◆ Task prompt ◆
Take every line from the data that has the word "leeao" in it.

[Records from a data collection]
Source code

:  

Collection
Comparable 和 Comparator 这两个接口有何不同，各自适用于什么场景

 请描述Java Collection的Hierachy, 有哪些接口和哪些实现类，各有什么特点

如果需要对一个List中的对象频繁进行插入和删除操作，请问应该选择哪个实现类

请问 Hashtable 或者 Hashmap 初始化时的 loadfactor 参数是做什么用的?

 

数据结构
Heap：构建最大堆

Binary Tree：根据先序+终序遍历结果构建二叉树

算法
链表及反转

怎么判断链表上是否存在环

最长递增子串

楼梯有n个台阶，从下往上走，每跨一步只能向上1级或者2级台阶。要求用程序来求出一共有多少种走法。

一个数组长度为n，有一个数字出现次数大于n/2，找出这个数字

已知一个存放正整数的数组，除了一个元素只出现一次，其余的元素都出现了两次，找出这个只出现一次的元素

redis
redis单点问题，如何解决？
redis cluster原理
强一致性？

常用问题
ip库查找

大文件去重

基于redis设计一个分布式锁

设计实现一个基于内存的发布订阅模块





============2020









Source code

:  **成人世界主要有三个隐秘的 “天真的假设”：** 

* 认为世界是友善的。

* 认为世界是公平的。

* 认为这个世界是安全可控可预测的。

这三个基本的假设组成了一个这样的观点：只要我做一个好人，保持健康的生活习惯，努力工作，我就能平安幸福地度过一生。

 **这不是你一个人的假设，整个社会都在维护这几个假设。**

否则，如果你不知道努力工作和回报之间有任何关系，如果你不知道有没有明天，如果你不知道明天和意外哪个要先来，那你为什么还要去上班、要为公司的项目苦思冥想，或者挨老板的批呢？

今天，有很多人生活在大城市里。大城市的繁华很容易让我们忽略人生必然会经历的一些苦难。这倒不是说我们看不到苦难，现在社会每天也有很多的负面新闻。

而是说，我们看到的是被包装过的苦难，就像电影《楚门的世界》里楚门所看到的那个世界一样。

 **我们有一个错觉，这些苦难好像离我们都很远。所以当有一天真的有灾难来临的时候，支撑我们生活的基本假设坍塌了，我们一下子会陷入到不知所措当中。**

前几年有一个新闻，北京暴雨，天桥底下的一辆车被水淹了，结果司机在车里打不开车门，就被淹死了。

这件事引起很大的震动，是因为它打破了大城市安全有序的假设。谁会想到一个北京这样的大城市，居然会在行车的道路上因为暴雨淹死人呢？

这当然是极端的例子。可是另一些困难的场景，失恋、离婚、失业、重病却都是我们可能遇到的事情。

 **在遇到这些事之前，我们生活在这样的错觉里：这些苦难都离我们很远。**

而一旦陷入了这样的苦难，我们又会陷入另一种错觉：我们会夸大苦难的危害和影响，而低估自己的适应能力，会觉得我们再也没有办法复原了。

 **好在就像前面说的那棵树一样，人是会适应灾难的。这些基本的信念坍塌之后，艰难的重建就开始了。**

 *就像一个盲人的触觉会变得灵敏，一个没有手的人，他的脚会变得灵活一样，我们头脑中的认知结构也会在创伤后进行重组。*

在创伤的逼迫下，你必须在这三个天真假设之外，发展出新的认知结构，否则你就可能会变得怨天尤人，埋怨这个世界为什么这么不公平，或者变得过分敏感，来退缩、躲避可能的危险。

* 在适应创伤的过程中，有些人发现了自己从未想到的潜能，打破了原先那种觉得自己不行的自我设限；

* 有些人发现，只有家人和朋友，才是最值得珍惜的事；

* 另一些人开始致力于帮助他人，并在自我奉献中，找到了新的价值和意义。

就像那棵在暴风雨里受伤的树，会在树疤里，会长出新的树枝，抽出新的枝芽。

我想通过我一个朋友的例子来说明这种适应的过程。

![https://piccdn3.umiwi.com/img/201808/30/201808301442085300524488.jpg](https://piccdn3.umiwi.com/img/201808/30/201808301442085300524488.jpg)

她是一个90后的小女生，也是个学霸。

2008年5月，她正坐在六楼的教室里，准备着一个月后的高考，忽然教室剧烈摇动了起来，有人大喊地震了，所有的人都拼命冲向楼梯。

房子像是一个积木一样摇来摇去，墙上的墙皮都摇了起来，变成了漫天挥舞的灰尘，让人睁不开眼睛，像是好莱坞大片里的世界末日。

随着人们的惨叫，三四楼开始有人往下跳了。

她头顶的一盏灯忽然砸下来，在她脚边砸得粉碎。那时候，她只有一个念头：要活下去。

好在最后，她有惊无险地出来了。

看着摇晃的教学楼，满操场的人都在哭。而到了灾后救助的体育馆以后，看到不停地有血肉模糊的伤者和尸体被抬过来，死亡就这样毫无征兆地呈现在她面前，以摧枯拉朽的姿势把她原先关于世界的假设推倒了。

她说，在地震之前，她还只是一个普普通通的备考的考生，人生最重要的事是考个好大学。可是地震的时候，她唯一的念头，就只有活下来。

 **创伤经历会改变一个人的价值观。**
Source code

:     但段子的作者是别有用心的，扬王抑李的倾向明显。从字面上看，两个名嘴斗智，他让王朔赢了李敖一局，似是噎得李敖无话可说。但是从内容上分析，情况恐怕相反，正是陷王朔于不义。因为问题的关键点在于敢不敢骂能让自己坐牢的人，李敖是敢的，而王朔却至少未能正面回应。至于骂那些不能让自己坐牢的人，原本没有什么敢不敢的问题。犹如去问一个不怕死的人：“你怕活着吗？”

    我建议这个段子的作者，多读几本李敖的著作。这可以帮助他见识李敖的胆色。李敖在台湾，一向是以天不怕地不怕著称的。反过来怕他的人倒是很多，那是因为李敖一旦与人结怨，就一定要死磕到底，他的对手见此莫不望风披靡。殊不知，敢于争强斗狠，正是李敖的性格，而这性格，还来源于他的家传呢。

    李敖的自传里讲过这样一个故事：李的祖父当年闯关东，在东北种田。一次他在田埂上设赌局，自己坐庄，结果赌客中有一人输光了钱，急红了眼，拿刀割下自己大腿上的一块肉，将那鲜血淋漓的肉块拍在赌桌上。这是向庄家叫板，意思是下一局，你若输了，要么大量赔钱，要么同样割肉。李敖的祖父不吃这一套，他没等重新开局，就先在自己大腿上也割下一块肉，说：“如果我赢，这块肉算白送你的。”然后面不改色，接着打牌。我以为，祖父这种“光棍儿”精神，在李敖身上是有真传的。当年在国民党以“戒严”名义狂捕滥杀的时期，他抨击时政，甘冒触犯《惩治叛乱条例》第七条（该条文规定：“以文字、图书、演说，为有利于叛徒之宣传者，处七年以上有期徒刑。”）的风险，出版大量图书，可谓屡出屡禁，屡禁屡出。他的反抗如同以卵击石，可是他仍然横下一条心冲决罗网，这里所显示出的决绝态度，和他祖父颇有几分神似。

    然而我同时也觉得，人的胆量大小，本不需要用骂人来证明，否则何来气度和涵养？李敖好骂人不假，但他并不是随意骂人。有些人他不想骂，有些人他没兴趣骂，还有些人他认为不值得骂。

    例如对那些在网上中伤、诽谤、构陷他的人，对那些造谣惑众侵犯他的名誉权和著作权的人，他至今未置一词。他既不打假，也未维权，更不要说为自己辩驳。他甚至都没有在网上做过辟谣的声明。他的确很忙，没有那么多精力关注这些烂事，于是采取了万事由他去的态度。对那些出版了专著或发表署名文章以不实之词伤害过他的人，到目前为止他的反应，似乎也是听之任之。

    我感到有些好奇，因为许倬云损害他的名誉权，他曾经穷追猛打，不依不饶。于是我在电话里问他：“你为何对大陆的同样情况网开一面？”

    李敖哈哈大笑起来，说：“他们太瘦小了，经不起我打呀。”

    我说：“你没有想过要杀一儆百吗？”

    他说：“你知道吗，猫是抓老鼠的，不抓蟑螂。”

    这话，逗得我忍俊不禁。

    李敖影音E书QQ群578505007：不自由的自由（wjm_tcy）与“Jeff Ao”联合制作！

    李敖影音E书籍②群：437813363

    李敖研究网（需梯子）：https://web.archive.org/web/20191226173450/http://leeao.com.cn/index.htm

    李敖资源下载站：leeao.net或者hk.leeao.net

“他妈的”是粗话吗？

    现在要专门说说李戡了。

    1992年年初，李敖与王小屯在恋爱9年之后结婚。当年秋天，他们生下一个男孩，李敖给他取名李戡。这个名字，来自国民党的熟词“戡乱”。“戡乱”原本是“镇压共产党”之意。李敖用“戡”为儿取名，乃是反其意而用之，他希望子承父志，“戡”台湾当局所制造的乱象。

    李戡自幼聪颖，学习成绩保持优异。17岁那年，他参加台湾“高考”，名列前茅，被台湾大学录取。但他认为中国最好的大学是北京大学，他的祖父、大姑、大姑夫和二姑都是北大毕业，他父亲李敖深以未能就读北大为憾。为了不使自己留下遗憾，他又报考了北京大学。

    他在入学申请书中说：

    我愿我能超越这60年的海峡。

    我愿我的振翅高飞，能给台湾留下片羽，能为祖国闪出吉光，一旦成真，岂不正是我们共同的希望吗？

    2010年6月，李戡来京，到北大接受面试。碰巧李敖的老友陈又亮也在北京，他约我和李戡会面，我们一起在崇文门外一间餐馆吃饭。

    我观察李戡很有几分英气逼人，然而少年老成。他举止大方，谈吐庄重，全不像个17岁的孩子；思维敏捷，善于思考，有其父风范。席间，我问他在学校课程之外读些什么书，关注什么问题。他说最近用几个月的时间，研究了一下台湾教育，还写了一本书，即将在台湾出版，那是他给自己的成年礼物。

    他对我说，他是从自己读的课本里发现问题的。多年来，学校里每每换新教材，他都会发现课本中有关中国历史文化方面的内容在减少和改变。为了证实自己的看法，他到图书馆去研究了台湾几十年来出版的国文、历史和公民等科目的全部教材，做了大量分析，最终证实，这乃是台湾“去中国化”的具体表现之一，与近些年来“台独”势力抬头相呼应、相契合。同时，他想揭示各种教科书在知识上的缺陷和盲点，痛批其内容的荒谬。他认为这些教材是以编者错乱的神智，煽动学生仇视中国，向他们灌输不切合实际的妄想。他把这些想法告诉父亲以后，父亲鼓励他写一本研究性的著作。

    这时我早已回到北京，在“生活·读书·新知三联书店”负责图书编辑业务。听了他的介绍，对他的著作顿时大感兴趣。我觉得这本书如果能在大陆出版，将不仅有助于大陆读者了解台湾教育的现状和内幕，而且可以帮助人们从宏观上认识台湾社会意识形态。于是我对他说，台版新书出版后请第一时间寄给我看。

◆ Completed task ◆
    李敖研究网（需梯子）：https://web.archive.org/web/20191226173450/http://leeao.com.cn/index.htm
    李敖资源下载站：leeao.net或者hk.leeao.net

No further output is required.